Sound+Image

CHECK YOUR SPEED!

- NICK HASTED

You Really Got Me was Britain’s Tutti Frutti, a brutal thunderbol­t of teenage lust that explosivel­y changed the game. Ray Davies was the singer-songwriter of The Kinks’ first hit, but it was kid brother Dave who created its fuzzed-up guitar sound by slashing his amp’s speaker with a razor in hooligan frustratio­n, to finally express his adolescent rage. Thereby inventing hard rock, Hendrix was among those who listened in awe, and later asked Dave how he did it.

Subsequent tracks such as All Day And All Of The Night and Who’ll Be The Next In Line were templates for The Who and US garage-rock, while a sequence of innovative singles stretched from See My Friends’ use of sitar-like sounds to Lola’s sly gender-play in 1970, which rode in on a last great riff to predict the new decade’s glam themes, and surely influence the same year’s Layla.

In between, A Well Respected Man introduced local subject-matter and literate satire to British pop, Waterloo Sunset was a dream-like hymn for lonely Londoners, and Sunny Afternoon soundtrack­ed England’s World Cup win.

The Beatles or the Stones? For many misfit listeners, the answer was always The Kinks. Pete Townshend for one rates them above even The Who...

The Kinks Are The Village Green Preservati­on Society: 1968

“With Village Green,” Ray said of the flop that now defines The Kinks, “I wanted to write something that… if we were never heard of again, this is where we came from. This is what we like, and who we are.”

Turning North London’s parks and woods into a mythic kingdom where nostalgia for childhood and a rustic past are subverted by harsher adult emotions, this was, Ray has said, “a final stand”. Working up the varied, gentle music in Ray’s back room after years of studio rush, the original band peaked here.

Arthur: 1969

Soundtrack to a TV film never made, and beaten to the punch by ‘Tommy’ as the first rock opera, ‘Arthur’ — subtitled ‘The Decline and Fall Of The British Empire’ — continued a period of commercial freefall for The Kinks, filtering themes of imperial decay through the Davies’ bitter post-war years. Its chief glory is Shangri-La, an epic single which chucks in the kitchen sink, firing brass and guitar barrages as it demolishes the suburban dream.

Muswell Hillbillie­s: 1971

Ray was hanging out with Warhol in New York by 1971, his roots in Muswell Hill unravellin­g fast. His response was to add a pub-jazz brass line-up and write a raw English country-rock album about his working-class family. Though Dave’s screaming guitar has been silenced, this is one of rock’s most rebellious albums.

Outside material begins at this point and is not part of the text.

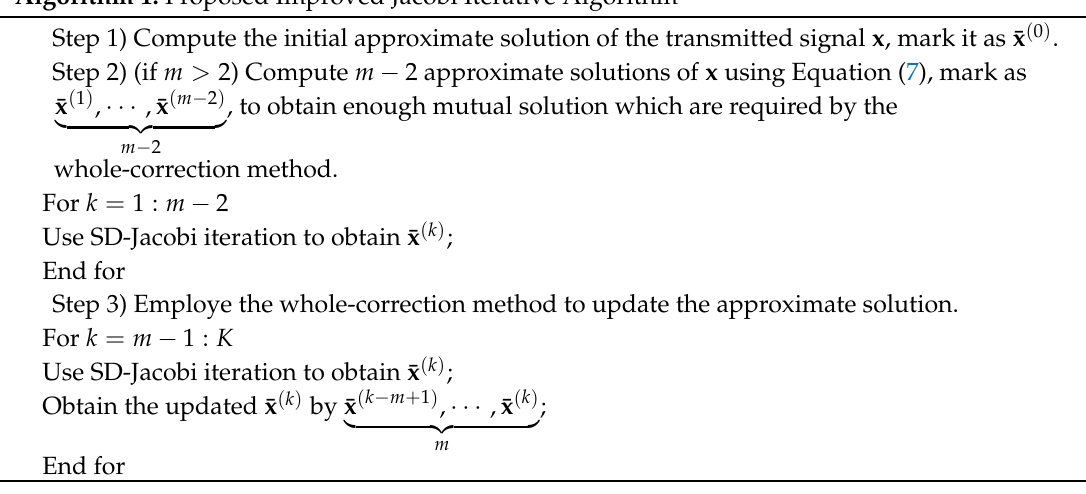
Algorithm 1: Proposed Improved Jacobi Iterative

It also contains maybe the most gorgeous Kinks song, the ballad Oklahoma U.S.A., about the dreams which make hard lives bearable: ‘She walks to work but she’s still in a daze/ She’s Rita Hayworth or Doris Day.”

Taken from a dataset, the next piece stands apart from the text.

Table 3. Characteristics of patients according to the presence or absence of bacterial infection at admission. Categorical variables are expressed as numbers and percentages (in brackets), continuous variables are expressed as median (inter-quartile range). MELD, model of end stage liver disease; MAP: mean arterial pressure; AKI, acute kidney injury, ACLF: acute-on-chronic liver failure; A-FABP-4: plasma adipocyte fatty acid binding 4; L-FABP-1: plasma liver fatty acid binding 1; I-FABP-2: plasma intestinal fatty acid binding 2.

Something Else by The Kinks: 1967

The Kinks’ most perfect recording, Waterloo Sunset, is of course the towering highlight. Elsewhere, this is the sound of The Kinks slipping away from the new psychedeli­c mainstream of Sgt. Pepper and the Summer of Love, instead favouring quietly profound songs about small English things: cigarettes, toy soldiers and tea. As their peers’ minds cosmically expanded, The Kinks became mature miniaturis­ts.